Tuesday, April 3, 2012

Day 349 - Arsenic and Old Lace

Arsenic and Old Lace (1944) directed by Frank Capra

Arsenic and Old Lace is a silly little comedy that I've never heard of but it features Cary Grant and is directed by Frank Capra so I figured why not. In absolute terms this movie is really no better than say, the hilarious 21 Jump Street, but I feel like these old classics will always maintain their charm while the newer cruder comedies may grow stale over time. In some ways though this film can almost be viewed as a more modern movie due to its shocking premise, a couple of sweet old ladies that kill lonely old bachelors. The comedic potential there is just as funny now as it was then, though I suppose it was even more shocking 68 years ago.

Cary Grant plays Mortimer Brewster, a man recently married who goes to visit the loving aunts that raised him. He makes a shocking discovery when he finds a dead body in a chest, but his aunts assure him there is nothing to fret about. That is just one of a dozen dead bodies they are responsible for as they have been performing mercy killings of lonely old men for a while now.

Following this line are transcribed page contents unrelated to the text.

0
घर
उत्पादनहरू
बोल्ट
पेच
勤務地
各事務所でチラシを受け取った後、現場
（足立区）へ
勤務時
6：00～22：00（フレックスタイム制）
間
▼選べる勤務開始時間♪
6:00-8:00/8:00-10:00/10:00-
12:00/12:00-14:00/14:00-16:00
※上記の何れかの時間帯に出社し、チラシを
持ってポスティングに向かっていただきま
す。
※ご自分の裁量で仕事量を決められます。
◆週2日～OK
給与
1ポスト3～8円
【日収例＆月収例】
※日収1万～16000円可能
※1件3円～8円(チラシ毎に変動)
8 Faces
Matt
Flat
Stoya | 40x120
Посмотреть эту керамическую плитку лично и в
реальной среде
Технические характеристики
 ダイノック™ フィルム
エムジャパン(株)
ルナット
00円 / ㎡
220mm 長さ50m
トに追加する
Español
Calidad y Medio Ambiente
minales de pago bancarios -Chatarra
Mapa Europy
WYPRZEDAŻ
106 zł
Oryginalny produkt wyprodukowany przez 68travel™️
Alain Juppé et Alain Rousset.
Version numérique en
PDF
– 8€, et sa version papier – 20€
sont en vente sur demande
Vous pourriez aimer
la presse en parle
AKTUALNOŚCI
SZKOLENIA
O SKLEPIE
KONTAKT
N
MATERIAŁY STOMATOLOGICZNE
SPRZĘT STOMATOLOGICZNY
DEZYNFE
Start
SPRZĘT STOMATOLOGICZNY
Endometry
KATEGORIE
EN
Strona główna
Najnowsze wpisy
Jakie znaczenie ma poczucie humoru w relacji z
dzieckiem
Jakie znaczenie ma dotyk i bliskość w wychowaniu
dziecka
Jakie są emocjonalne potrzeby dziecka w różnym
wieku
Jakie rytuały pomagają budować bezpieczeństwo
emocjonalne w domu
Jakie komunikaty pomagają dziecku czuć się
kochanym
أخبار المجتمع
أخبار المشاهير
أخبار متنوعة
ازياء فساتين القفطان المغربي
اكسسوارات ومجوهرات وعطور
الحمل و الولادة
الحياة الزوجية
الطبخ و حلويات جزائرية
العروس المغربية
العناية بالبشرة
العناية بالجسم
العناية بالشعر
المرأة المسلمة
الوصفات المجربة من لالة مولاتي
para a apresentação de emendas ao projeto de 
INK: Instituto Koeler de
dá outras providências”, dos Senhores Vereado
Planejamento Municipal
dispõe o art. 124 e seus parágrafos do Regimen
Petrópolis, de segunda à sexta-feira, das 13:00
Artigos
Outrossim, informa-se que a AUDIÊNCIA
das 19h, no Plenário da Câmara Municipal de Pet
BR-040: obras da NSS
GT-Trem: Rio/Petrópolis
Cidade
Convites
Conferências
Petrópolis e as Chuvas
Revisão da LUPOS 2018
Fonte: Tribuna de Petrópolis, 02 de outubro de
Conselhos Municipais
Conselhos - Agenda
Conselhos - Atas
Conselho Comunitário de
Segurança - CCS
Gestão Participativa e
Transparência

Obviously Mortimer is shocked and watching Cary Grant's exacerbated expressions in the first hour is the highlight of the film. His comedic timing and facial expressions are pure gold. Things turn for the even more bizarre when Mortimer's estranged brother, the psychotic criminal Jonathan, comes back threatening the aunts and Mortimer. The first half is much funnier than the second half as the neat little premise turns into a messy and complicated romp. I suppose that is the nature of the screwball comedy but I sort of feel like the film looses much of its focus. It is sort of funny though that the sweet serial killer aunts are the sympathetic characters with the introduction of a villain. They're all villains! Caught in the middle of it all is Mortimer who must protect his aunts but also make sure they they themselves don't kill again. There are some good side characters as well, particularly the drunken Dr. Einstein, played by the wonderful Peter Lorre.

In the grand scheme of things there are certainly better slapstick screwball comedies out there and I suspect is more highly rated than it deserves to be due to the Grant/Capra appeal. The film's first half is legitimately pretty funny and amusing but it sort of loses steam at the end. I wonder though if we will look back as fondly at our generation's raunchfests as people look back at these classic screwball comedies.